For thresholded reporting we use a Neyman–Pearson procedure: choose $\tau$ on a composer-stratified development split of non-members to meet a target FPR $\in\{1\%,5\%,10\%\}$, then report TPR on held-out members. 
For the meta-attacker (\S\ref{subsec:meta}), we run composer-stratified 5-fold cross-validation; within each fold, the scaler, calibration model, and classifier are fit on the training split only, applied to the held-out split, and aggregated as out-of-fold predictions. 
All matching, calibration, and scaling are performed \emph{within} folds to avoid leakage. 

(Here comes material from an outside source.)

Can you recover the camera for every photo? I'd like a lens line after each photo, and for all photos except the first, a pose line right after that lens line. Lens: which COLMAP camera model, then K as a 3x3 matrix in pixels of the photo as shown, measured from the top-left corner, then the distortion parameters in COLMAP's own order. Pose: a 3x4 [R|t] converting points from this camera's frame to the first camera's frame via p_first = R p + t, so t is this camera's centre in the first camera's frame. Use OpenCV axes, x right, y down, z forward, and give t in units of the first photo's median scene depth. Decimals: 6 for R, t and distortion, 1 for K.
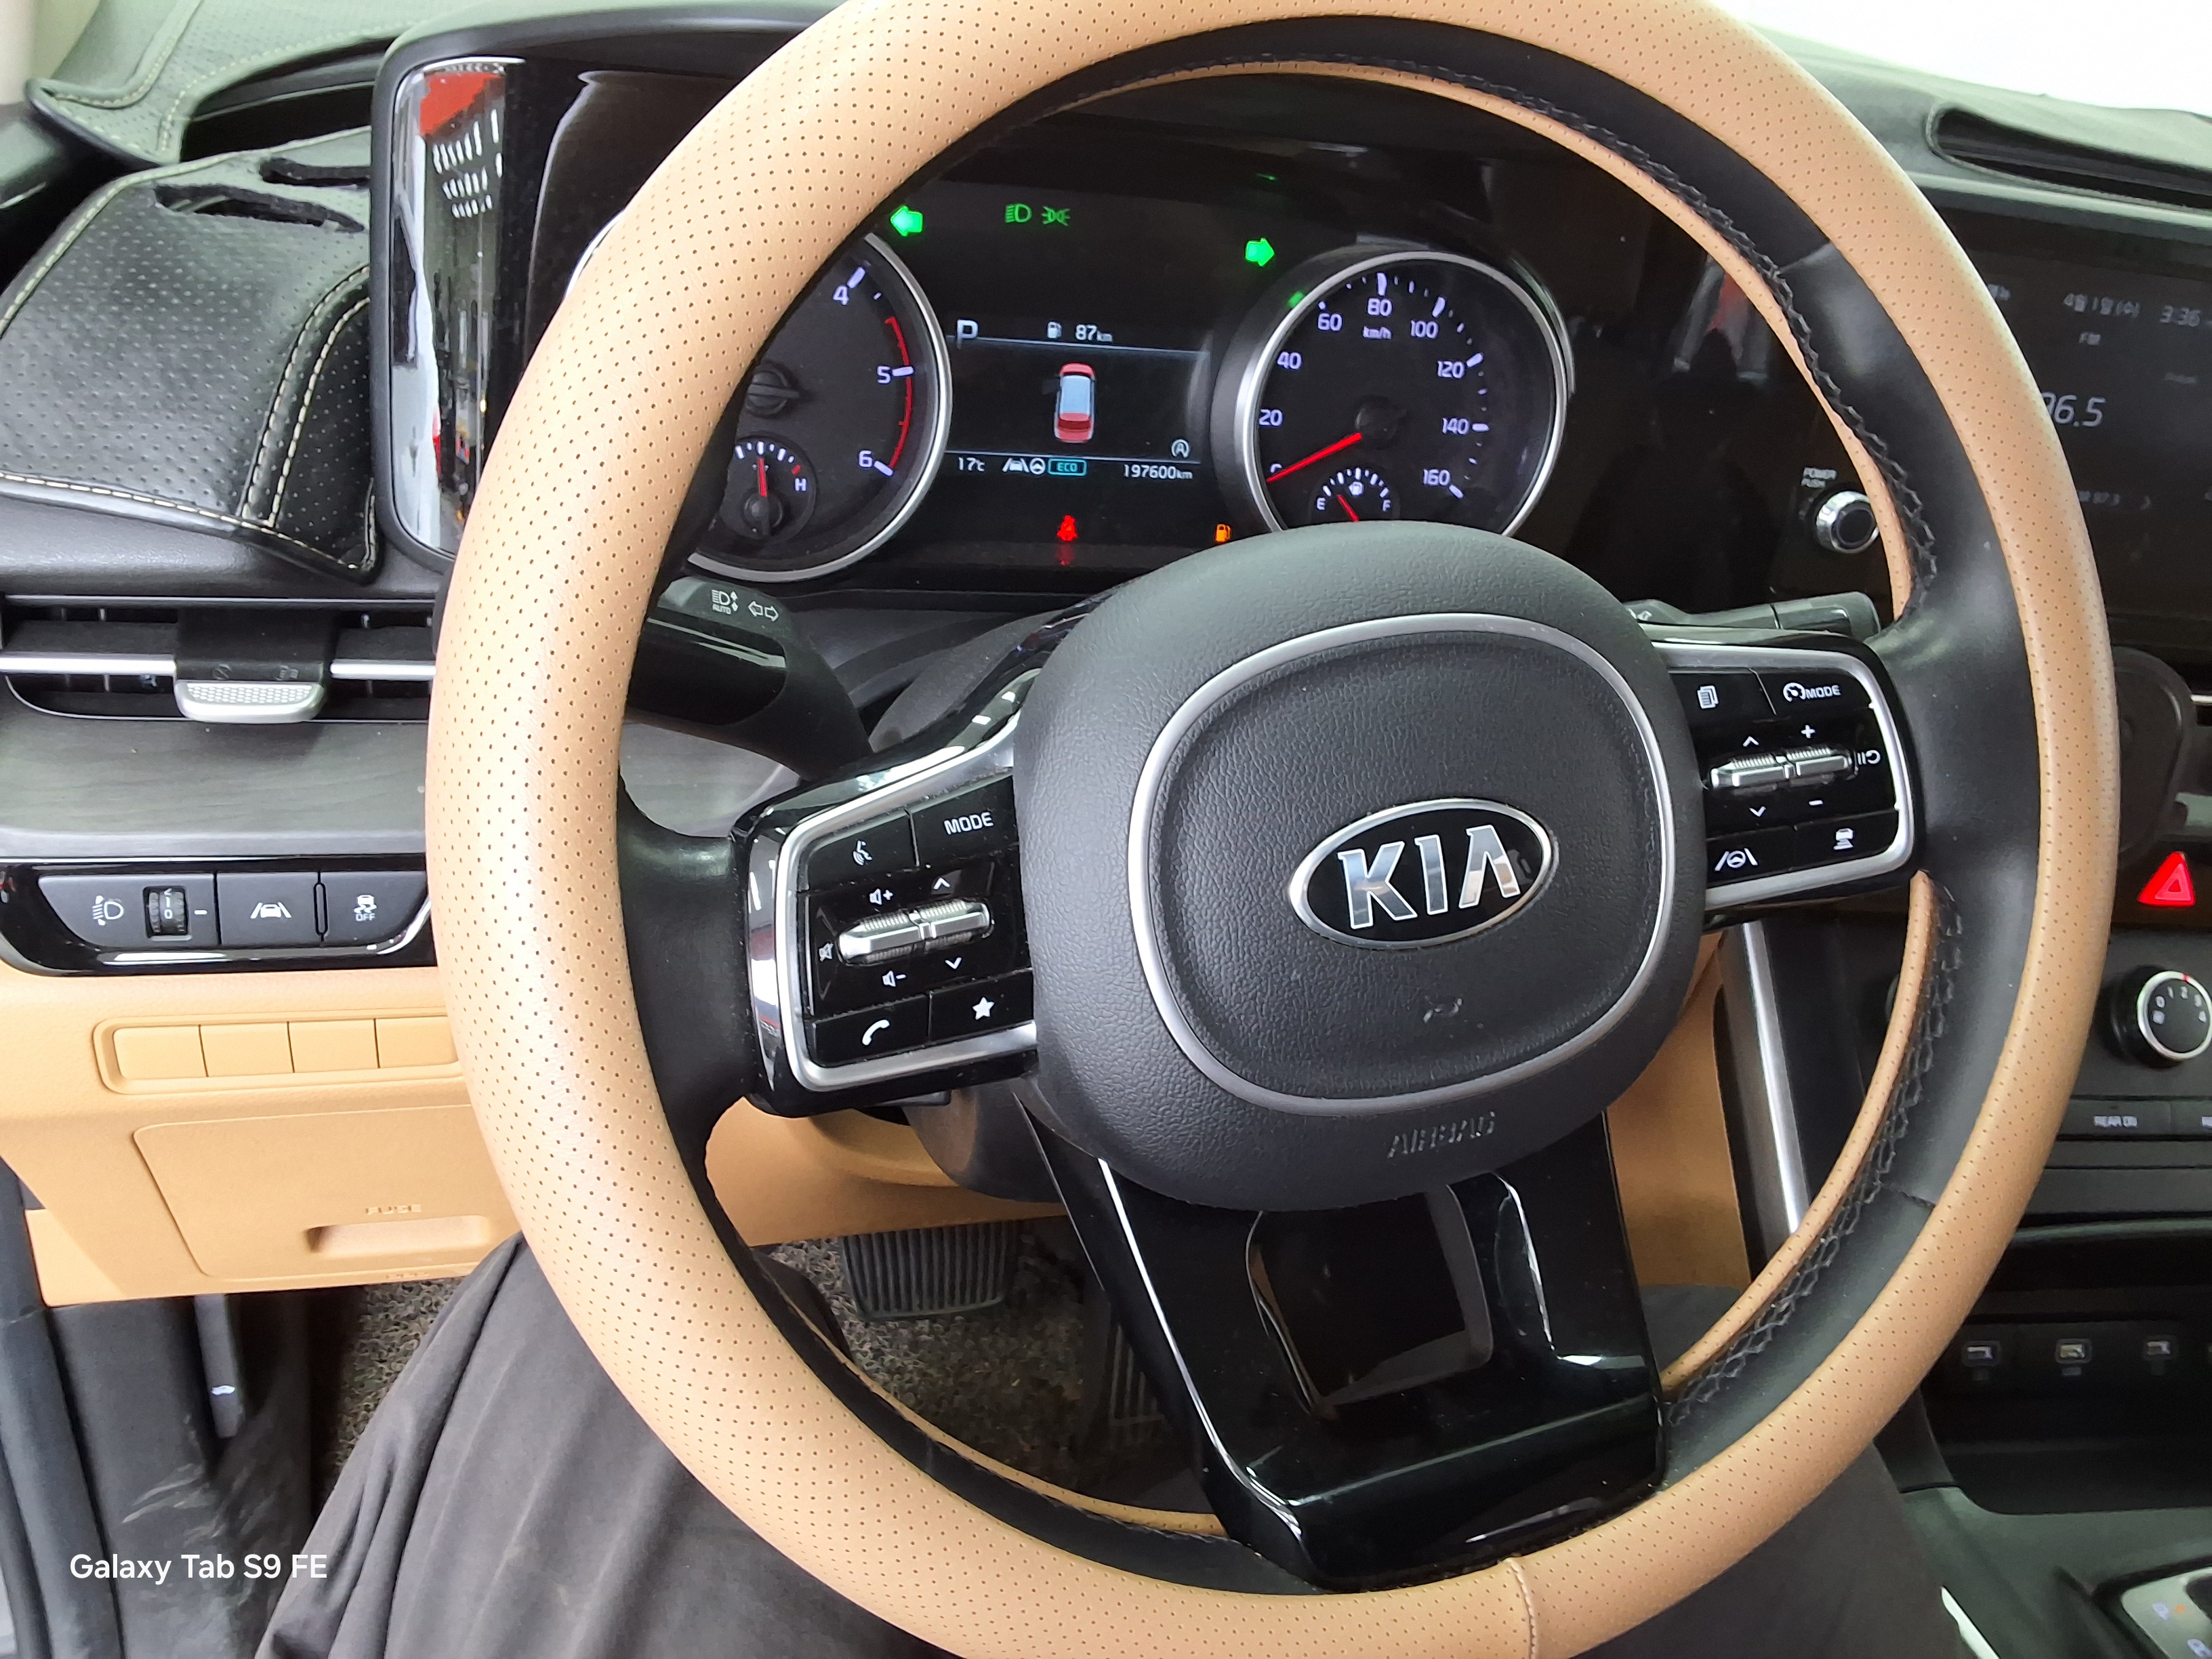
lens RADIAL K [[1789.9, 0, 1105.0], [0, 1789.9, 831.7], [0, 0, 1]] dist [0.084489, -0.005865]
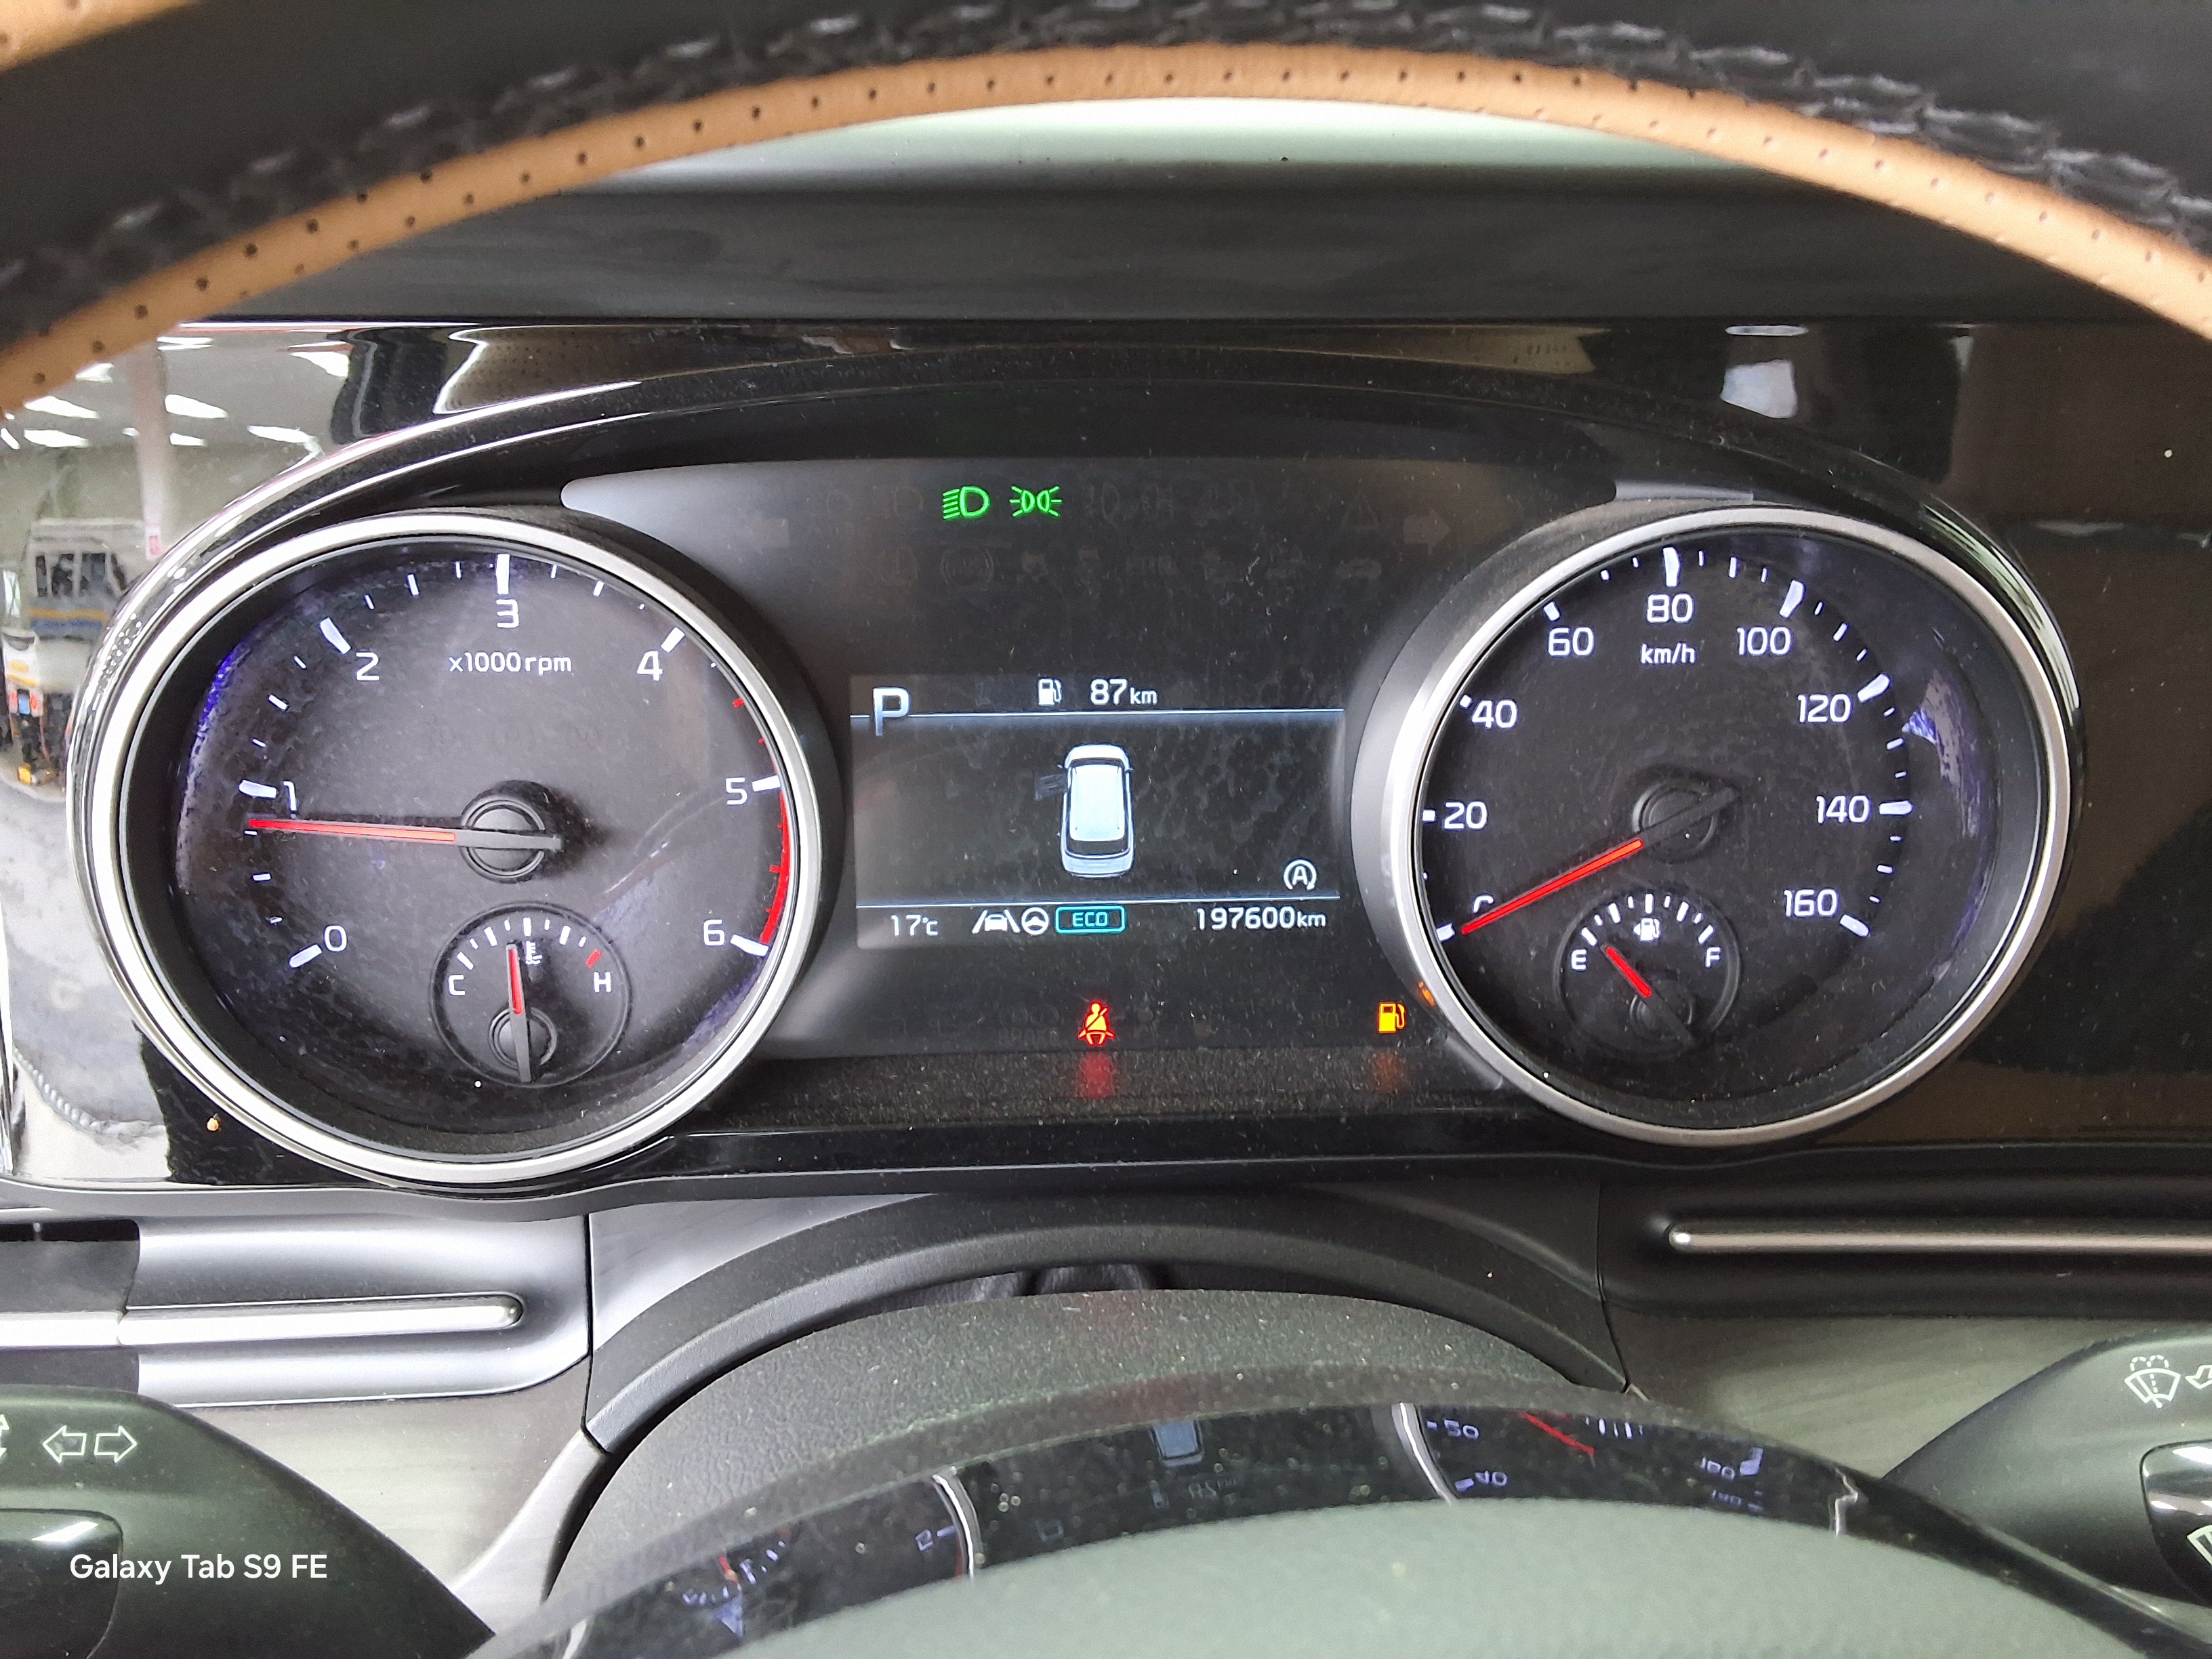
lens RADIAL K [[1789.9, 0, 1104.6], [0, 1789.9, 821.3], [0, 0, 1]] dist [0.084489, -0.005865]
pose [[0.963771, -0.028895, -0.265163, 0.133493], [-0.003406, 0.992701, -0.120554, -0.165099], [0.266711, 0.117090, 0.956638, 0.455963]]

The primary endpoint is TPR at 1\% FPR; ROC-AUC and pAUC(0--1\%) are secondary. 
We fix one global seed for stochastic training/evaluation and a separate seed for resampling-based uncertainty estimation.

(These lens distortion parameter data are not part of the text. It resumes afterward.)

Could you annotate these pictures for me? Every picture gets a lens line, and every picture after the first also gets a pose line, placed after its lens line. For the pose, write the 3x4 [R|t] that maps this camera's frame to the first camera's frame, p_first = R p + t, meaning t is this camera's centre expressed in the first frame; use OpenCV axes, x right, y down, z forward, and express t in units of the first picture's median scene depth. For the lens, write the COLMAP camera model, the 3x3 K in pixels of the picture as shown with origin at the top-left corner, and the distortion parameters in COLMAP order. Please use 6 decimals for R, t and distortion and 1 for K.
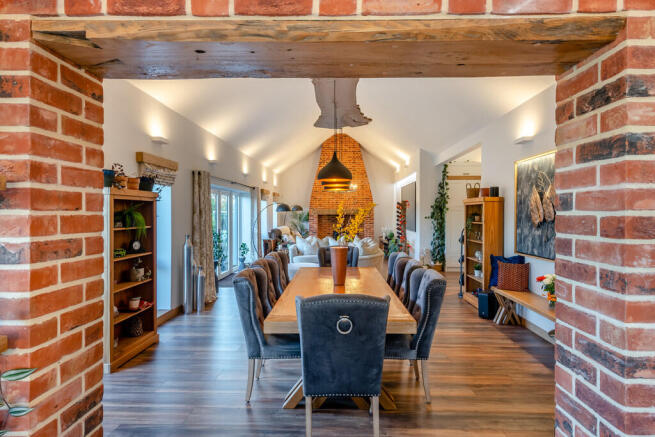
lens RADIAL K [[364.8, 0, 328.2], [0, 364.8, 216.3], [0, 0, 1]] dist [0.002437, 0.000164]
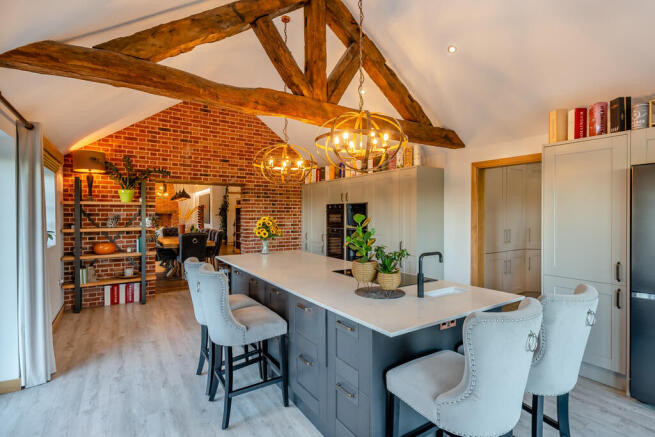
lens RADIAL K [[332.8, 0, 327.8], [0, 332.8, 216.8], [0, 0, 1]] dist [0.001064, 0.000289]
pose [[0.831496, -0.004488, 0.555513, -0.176820], [0.006951, 0.999973, -0.002324, 0.019755], [-0.555487, 0.005794, 0.831505, -0.634796]]
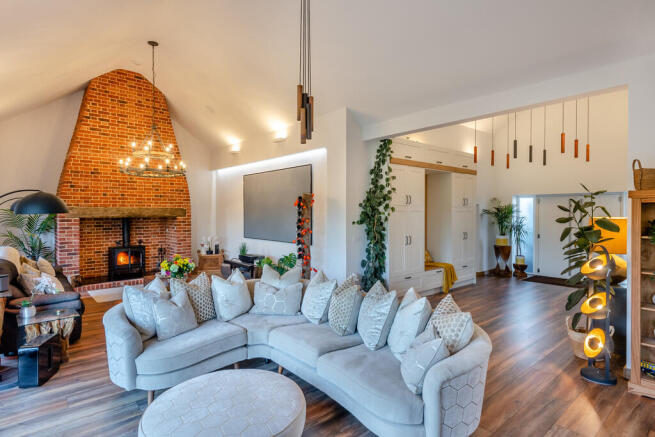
lens RADIAL K [[353.4, 0, 327.9], [0, 353.4, 215.8], [0, 0, 1]] dist [-0.007506, -0.000688]
pose [[0.730214, -0.007791, 0.683174, -0.168727], [0.005333, 0.999970, 0.005704, -0.012581], [-0.683198, -0.000522, 0.730233, 0.602063]]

\subsection{Metrics \& Statistical Testing}
\label{subsec:metrics}
We compute ROC-AUC with 95\% confidence intervals via the nonparametric DeLong method~\citep{delong1988comparing}. 

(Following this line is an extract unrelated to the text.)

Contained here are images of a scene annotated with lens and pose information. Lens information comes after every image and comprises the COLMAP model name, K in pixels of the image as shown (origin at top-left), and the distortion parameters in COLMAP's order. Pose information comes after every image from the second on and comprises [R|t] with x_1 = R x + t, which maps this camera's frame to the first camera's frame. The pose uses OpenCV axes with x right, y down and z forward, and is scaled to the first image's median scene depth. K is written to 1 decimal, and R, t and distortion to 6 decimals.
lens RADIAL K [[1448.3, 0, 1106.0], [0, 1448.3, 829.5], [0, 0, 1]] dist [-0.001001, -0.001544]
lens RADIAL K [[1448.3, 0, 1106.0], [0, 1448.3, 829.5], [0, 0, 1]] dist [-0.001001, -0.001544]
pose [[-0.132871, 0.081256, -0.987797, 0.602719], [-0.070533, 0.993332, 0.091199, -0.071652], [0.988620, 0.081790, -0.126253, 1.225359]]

For TPR@FPR and pAUC(0--1\%), we use percentile bootstrap with 10{,}000 composer-stratified resamples and fixed seeds; ties are handled by average ranks before threshold selection. 
When comparing AUCs across multiple methods, we apply Holm--Bonferroni correction to DeLong $p$-values. 
For thresholded metrics, we report absolute TPR differences at the same target FPR to avoid threshold-mismatch artifacts. 
All resampling keeps composers within strata to prevent cross-composer leakage.

\subsection{Baselines}
\label{subsec:baselines}
We include baselines targeting specific assumptions. 
\emph{Global-Mean NLL} averages losses over all tokens (no masking), probing length/global-difficulty confounding. 
\emph{Note-Only} runs the pipeline while excluding structural tokens, testing the necessity of structural masking. 
\emph{Random Score} assigns i.i.d.\ noise, serving as a sanity check for metric computation. 
TS-RaMIA variants are: \emph{StructTail} (Top-$k$ only, \S\ref{subsec:topk}); \emph{StructTail+Calib} (adds conditional calibration, \S\ref{subsec:debiasing}); and \emph{StructTail+Fusion} (adds the meta-attacker, \S\ref{subsec:meta}). 
All baselines/variants are evaluated under the three analysis views.

\subsection{Ablations}
\label{subsec:ablations}
We vary the tail size $k\in\{32,64,128\}$ to examine bias--variance trade-offs in tail aggregation. 
We sweep window length and hop for the windowed $p_{95}$ feature to assess sensitivity to local peaks. 
We compare non-overlapping chunking to overlapping windows (stride $<L$) to test context effects. 
We toggle calibration and length matching individually and jointly to quantify their contribution to low-FPR operation. 
We test alternative structural sets (REMI: \{\texttt{Bar}, \texttt{Position}, \texttt{Tempo}\}; ABC: \{\texttt{|}, \texttt{:}, \texttt{[}, \texttt{]}\}) to check robustness to mask definitions. 
All ablations share seeds, folds, and preprocessing to isolate the factor under study.

\subsection{Robustness}
\label{subsec:robustness}
We stress-test across sequence length extremes, high event density, and composer imbalance to evaluate stability of TPR at 1\% FPR. 
We simulate calibration mis-specification by fitting the calibration transform on perturbed non-member pools. 
We assess stochastic sensitivity by varying seeds for initialization and data order in both base scores and the meta-attacker. 
We test numerical robustness by quantizing teacher-forcing logits and recomputing scores. 
For ABC, we inject controlled conversion noise and re-parse files to probe representation artifacts. 
Each condition is evaluated under all three analysis views to separate confounding control from inherent variability.